**WRITTEN TASK**
Update the data from its start through the line containing "genus: Eleocharis", replacing "phylum" with "division" and leaving everything else as it is.

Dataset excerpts
· · · · ·
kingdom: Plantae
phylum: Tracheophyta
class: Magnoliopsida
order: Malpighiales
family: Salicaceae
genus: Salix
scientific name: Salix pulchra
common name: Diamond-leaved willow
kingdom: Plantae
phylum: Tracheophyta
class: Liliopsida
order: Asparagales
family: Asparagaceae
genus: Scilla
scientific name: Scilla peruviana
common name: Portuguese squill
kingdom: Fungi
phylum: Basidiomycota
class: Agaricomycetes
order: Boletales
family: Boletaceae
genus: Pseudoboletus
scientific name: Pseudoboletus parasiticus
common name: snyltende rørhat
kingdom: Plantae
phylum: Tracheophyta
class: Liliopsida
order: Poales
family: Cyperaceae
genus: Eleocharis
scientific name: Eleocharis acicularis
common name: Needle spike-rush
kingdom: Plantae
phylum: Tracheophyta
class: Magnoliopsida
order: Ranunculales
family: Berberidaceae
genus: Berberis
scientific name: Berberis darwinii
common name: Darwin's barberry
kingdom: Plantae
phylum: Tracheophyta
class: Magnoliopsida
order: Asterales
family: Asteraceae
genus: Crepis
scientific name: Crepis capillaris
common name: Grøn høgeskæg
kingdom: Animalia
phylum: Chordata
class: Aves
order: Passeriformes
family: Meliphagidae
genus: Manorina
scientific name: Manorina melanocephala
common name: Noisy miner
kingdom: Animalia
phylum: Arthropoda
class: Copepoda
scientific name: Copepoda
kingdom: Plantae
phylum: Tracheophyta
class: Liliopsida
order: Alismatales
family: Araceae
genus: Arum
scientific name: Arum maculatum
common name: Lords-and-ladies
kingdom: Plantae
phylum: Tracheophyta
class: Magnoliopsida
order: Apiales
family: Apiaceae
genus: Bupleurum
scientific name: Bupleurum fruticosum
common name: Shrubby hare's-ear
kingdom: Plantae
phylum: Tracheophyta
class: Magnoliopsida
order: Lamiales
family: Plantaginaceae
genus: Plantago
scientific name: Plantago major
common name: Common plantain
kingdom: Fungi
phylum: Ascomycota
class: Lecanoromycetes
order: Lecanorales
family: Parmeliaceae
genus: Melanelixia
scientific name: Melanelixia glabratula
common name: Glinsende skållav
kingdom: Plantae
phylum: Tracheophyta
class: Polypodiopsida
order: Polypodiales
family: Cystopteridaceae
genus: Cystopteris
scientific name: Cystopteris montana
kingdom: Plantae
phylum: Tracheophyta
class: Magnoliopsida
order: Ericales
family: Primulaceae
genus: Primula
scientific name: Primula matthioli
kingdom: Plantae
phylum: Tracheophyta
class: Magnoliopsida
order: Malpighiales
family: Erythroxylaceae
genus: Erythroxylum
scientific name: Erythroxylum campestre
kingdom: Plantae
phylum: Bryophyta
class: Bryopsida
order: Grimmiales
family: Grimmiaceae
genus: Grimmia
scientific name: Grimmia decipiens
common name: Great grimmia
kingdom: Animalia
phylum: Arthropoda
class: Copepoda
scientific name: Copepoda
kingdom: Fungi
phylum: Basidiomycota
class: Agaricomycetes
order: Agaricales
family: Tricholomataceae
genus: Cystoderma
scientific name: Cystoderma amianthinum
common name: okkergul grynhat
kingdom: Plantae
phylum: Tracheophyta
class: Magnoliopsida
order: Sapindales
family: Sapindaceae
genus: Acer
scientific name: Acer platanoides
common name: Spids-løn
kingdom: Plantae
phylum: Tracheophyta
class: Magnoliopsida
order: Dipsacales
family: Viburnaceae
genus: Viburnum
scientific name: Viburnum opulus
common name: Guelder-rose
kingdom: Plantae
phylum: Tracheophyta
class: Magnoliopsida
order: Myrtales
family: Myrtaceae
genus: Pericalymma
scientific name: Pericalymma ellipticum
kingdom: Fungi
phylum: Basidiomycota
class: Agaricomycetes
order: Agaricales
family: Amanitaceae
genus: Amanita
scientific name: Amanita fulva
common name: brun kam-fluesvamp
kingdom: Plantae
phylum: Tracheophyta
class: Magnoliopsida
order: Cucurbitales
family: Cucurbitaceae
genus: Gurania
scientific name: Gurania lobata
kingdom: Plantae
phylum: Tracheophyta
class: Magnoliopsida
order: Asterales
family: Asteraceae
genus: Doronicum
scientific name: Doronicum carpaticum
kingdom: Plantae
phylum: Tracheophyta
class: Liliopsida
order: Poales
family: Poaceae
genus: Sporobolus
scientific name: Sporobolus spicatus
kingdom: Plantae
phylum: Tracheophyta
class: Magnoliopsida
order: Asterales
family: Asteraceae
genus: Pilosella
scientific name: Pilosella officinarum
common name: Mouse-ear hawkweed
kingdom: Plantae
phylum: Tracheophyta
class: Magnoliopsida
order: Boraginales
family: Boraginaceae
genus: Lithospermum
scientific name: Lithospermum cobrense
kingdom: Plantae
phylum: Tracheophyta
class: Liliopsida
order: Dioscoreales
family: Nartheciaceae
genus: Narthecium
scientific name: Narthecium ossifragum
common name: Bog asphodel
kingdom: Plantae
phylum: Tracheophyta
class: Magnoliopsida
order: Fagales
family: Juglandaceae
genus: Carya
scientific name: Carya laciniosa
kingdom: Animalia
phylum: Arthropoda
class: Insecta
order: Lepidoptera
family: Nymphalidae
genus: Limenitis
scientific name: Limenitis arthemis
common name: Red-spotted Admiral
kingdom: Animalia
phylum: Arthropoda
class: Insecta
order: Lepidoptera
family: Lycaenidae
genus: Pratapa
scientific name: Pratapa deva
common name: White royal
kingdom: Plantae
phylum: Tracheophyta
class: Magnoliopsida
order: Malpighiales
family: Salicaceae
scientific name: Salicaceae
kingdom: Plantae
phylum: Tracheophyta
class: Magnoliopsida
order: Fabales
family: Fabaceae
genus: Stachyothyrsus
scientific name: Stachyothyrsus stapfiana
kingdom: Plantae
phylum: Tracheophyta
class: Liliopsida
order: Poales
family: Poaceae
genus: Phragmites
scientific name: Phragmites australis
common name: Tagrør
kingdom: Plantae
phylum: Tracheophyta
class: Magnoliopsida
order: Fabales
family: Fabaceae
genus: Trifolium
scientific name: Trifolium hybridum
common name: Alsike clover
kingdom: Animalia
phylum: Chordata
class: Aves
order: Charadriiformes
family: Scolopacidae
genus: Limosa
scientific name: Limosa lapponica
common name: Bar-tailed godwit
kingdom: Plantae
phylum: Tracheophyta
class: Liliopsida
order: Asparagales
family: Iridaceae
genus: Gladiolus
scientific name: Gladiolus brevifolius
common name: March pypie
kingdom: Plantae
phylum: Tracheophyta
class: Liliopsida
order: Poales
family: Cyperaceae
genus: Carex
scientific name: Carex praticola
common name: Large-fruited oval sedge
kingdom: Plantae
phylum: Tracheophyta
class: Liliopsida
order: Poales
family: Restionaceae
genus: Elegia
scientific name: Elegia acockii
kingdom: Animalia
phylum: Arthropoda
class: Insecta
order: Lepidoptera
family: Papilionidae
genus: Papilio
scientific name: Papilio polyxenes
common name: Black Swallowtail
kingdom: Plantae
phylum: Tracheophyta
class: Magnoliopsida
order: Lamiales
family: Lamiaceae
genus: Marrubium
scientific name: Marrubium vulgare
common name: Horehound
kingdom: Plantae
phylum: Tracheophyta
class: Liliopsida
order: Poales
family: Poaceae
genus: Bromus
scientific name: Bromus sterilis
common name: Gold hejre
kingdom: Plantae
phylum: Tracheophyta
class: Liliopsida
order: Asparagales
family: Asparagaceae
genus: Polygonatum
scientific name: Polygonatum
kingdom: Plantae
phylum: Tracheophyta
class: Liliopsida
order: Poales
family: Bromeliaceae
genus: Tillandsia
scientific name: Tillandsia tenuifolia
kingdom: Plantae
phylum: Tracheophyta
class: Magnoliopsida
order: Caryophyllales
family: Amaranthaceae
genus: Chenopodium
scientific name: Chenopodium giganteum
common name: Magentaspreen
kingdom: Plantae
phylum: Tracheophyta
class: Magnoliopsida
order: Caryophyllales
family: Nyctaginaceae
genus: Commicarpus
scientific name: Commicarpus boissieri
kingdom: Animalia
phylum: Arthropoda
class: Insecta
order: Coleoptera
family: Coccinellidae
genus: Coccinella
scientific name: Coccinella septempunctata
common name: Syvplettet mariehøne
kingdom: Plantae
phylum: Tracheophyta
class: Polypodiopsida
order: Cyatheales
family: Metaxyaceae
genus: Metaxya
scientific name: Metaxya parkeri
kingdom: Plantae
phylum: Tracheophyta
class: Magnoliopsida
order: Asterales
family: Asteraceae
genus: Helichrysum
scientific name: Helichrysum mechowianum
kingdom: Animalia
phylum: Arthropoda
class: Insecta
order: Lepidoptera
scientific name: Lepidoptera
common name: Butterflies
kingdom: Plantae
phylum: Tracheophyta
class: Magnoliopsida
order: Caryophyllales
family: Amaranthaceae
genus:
· · · · ·
**RESPONSE FOR THIS EXERCISE**
kingdom: Plantae
division: Tracheophyta
class: Magnoliopsida
order: Malpighiales
family: Salicaceae
genus: Salix
scientific name: Salix pulchra
common name: Diamond-leaved willow
kingdom: Plantae
division: Tracheophyta
class: Liliopsida
order: Asparagales
family: Asparagaceae
genus: Scilla
scientific name: Scilla peruviana
common name: Portuguese squill
kingdom: Fungi
division: Basidiomycota
class: Agaricomycetes
order: Boletales
family: Boletaceae
genus: Pseudoboletus
scientific name: Pseudoboletus parasiticus
common name: snyltende rørhat
kingdom: Plantae
division: Tracheophyta
class: Liliopsida
order: Poales
family: Cyperaceae
genus: Eleocharis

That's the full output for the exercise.